Wednesday, April 4, 2012

B





B

I.

B is for baby or bottle or bib.
For bull or for ball or for boat.
For bubble. For bible. For barrel.

For bake and for bread and for bagel.
For business. For ballast. Beatification.
For beast and balancing beauty.

For break and bash and blast
and bomb and blood. And
after the boom, for bust.

Bad words: Bitch. Bastard, Bullshit.
But also, if not for good, for better and best,
for boon and bounty and benefit.

II.

Winged insect. Spelling competition.
When they make quilts. A decent grade.
Alternative plan. Existential exhortation.

III.

Become. Beware. Bestow. Betoken.
Bewitch, bewilder, bemuse. Belittle.
Behalf. Beholden. Befuddled. Besmitten.

IV.

I wanted to talk about books. I was on my way to writing that when I started fooling around with B words, and that got pretty engrossing for a while and the whole sequencing thing and the whole rhythm thing took over and it was pretty fun for a while and then my brain began to buckle (once you start it's hard to stop) and I said, okay, enough of that.

I wanted to talk about books. Partly because they have been of central importance to me, to my upbringing, to the person I have become. I love to read. I have always felt more comfortable surrounded by books. Visit my home or my office and you're going to see a lot of packed bookshelves. I have trouble letting go of them. The books are in some sense the artifacts of my identity, the exterior representation of the ideas I carry around in my mind.

But I also wanted to talk about books because we've somehow arrived at a point when it is possible to conceive of a world in which books will be museum relics, objects from a period in history that it will be hard for people growing up in that new age to even imagine. Already I buy more of my "books" on the Kindle than I do in the bookstore. I walk around on the campus of my school and where I once saw students reading books everywhere, now when I see one it stops me dead in my tracks and I think, how endearing, how quaint. What I see instead is students with laptops and mobile phones and earbuds, plugged into the endless simultaneous overlapping data stream of words and sounds and visual images. I don't know what to make of that. It makes me wonder. Sometimes it makes me worry. It makes me wish for a return to the golden age. I tell myself, you're getting old.
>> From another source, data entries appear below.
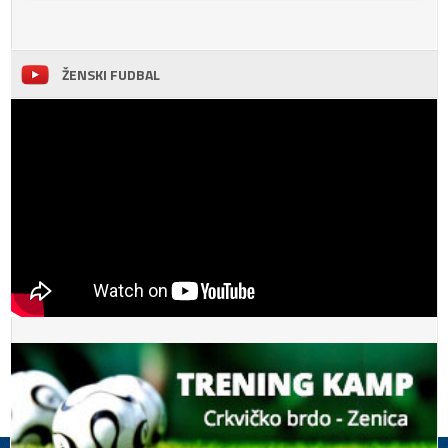
ŽENSKI FUDBAL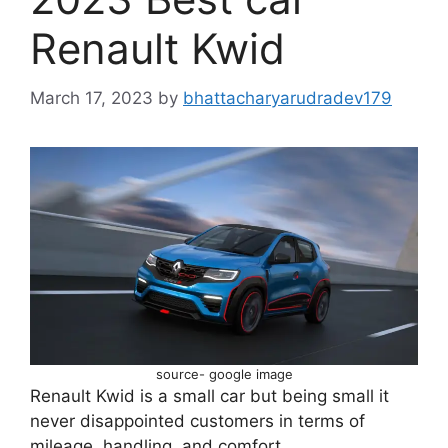
Renault Kwid
March 17, 2023
by
bhattacharyarudradev179
source- google image
Renault Kwid is a small car but being small it
never disappointed customers in terms of
mileage, handling, and comfort.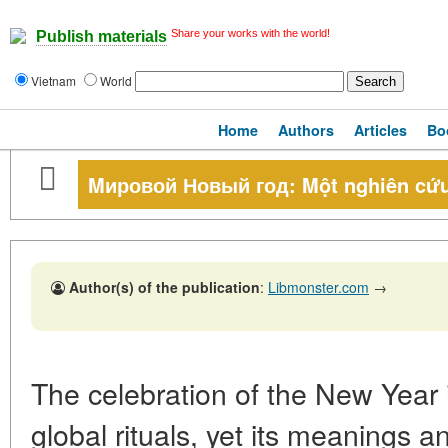
Share your works with the world!
Publish materials
Vietnam
World
Home
Authors
Articles
Bo
Mировой Новый год: Một nghiên cứu
Author(s) of the publication
:
Libmonster.com
→
The celebration of the New Year 
global rituals, yet its meanings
I wanted to talk about books, about the feel of a book in your hands and the visual, tactile experience of falling through the words into a story, about the way you recall as you read an earlier passage that was somewhere up on the left hand side of the page, and how you can flip back to that page and check it out, holding your spot with your thumb. About how different that is from reading digitally. But I don't think there's much to say that hasn't been said better by bazillions of bloggers before me.
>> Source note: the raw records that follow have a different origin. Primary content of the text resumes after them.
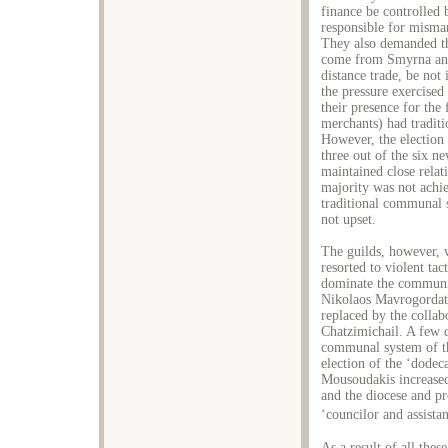
finance be controlled 
responsible for misma
They also demanded th
come from Smyrna and
distance trade, be not
the pressure exercised
their presence for the 
merchants) had traditio
However, the election r
three out of the six 
maintained close relat
majority was not achie
traditional communal s
not upset.
The guilds, however, w
resorted to violent tac
dominate the communit
Nikolaos Mavrogordat
replaced by the collab
Chatzimichail. A few d
communal system of th
election of the ‘dodec
Mousoudakis increased.
and the diocese and pr
‘councilor and assista
As a result of all the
I wanted to talk about what is irreplaceable and inimitable about reading a book, and why even as I applaud and support the deployment of technology into the hands of our students and am fully convinced of the potential benefits it provides to them in the facilitation of learning and of personalized expression, I want to say, but don't forget books. It's not the same experience. It's not something you want to walk away from lightly. Hold a book in your hands. Flip through its pages. Sample a sentence here and a sentence there. Have a seat. Start to read. See what happens.

I wanted to talk about books. And I guess this is a start. But I feel like I've only made a dent, a scratch. A baby step. A beginning.